To say it plainly: Eliezer has no awareness of what it is saying. It recognizes which words tend to follow other words based on the text it has been trained on, and it produces responses that fit those patterns. The results can sound remarkably put-together, but sounding coherent is not the same as understanding. The system has no convictions. It cannot tell truth from error. It is good at pattern recognition, and that is all it is.

This limitation is not something that is "broken." It is what makes responsible use possible, but you have to "hook it up to the right stuff." An AI cannot tell me which theology is authoritative. It cannot decide which questions make sense within a Pauline framework. It cannot distinguish law from grace unless that distinction is already built into the material it is allowed to touch. Once that becomes clear, the question shifts. The question is not whether the tool can be "trusted". The question is whether what is put INTO it is controlled, precise, and high quality.

If a system is allowed to pull from everything—the whole internet, every theological tradition mixed together—it will faithfully reproduce that mixture. If a general-purpose chatbot is asked about justification, it might blend Lutheran ideas with Catholic ideas with liberal Protestant ideas, all in the same paragraph, because it has seen all of these and has no way to choose between them. The result sounds believable but muddles the actual distinctions that matter. However, if the system is given a specific set of material, a defined way of speaking, and clear rules about what it can and cannot combine, it will stay inside those limits.

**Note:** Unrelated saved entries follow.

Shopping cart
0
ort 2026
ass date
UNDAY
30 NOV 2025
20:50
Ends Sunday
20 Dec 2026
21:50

Eliezer operates inside a Pauline framework that I supply, using material I have already taught, written, or approved. The system does not search the internet for answers. It does not weigh competing traditions. It does not split the difference between doctrines. I have worked for 3 years to build a pipeline of scripts and databases that allow me to quickly bring together portions of my books and youtube transcripts. These are given in a highly organized way to "Eliezer" in real time along with your question, which is why it takes 20-30 seconds before Eliezer starts producing its answer. It is slower than a "chat bot" because I'm pre-empting its "pre training" and supplying my own teachings in its place. It's important to understand the Eliezer is providing explanations that already exist within a defined body of teaching. In that sense, it works less like a teacher and more like an index that can speak in complete sentences. Just like the Gutenberg press was a way of "presenting" the bible that had already been written, Eliezer is merely a presentation layer that summarizes and synthesizes the patterns it receives from my library, and prints them out in the form of an answer.

Nothing new is being introduced here—only access to what already exists.

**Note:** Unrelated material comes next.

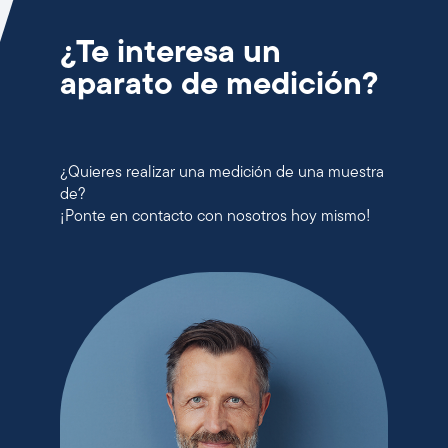
¿Te interesa un
aparato de medición?
¿Quieres realizar una medición de una muestra
de?
¡Ponte en contacto con nosotros hoy mismo!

In practice, this means I do not ask the system to decide what is true. I decide that ahead of time, and the system is built to respect that decision at every stage. Questions are routed through material that already carries theological commitments. The boundaries are built into the structure, not added as warnings after the fact. The system is prevented from generating outside the framework by the material it is allowed to access and the rules that govern how it combines that material.

The answers you receive here should not be viewed as "AI theology." They are my own teachings, retrieved and organized by a tool that has no opinion of its own. The framework and discernment belong to the teacher; the tool is simply a means of access, not a source of authority.

Occasionally, Eliezer may produce an answer that feels "odd" or inconsistent with the core of what I teach. When this happens, it is usually a technical failure in retrieval—a moment where the system failed to gather the most relevant portions of the library to ground its response. While I have spent the last year building structural safeguards to prevent this, no automated index is perfect. For this reason, I ask that you use this tool with the same discernment you would bring to a concordance or a commentary. Eliezer is meant to assist your study, not to replace your own growth in the knowledge of the truth or your responsibility to test all things by the Word.